● ACTIVITY: Transcribe the whole listing exactly; the images stay out.

● INPUT FOR THIS TASK:
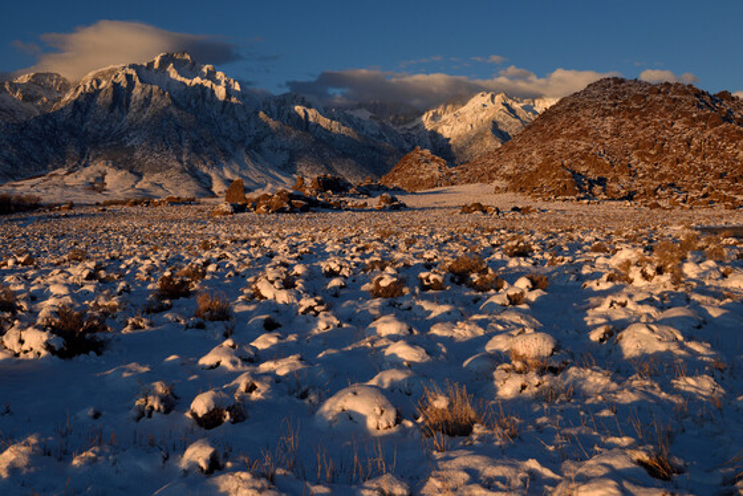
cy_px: 248
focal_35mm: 38
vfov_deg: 35.1
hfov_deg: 50.7
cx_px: 372
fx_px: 785
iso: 200
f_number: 11
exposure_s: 1/200
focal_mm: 38
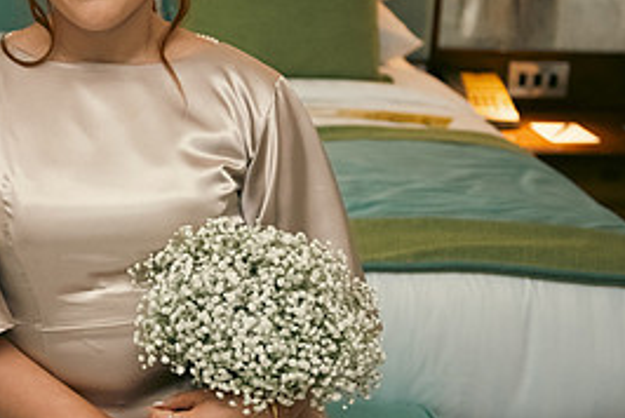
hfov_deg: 19.9
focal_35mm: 99
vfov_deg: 13.8
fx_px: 1721
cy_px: 144
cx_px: -21
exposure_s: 1/160
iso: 800
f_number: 3.5
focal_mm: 45
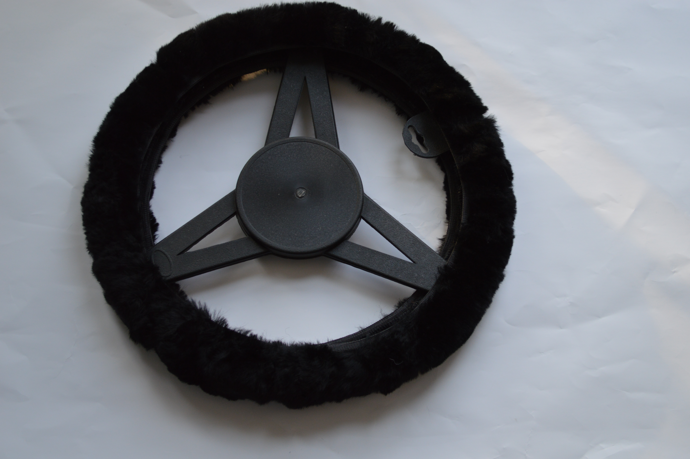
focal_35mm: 54
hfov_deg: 36.9
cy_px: 230
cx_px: 345
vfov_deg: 25.0
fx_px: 1034
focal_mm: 36
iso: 400
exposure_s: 1/60
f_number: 5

● EXPECTED ANSWER:
cy_px: 248
focal_35mm: 38
vfov_deg: 35.1
hfov_deg: 50.7
cx_px: 372
fx_px: 785
iso: 200
f_number: 11
exposure_s: 1/200
focal_mm: 38
hfov_deg: 19.9
focal_35mm: 99
vfov_deg: 13.8
fx_px: 1721
cy_px: 144
cx_px: -21
exposure_s: 1/160
iso: 800
f_number: 3.5
focal_mm: 45
focal_35mm: 54
hfov_deg: 36.9
cy_px: 230
cx_px: 345
vfov_deg: 25.0
fx_px: 1034
focal_mm: 36
iso: 400
exposure_s: 1/60
f_number: 5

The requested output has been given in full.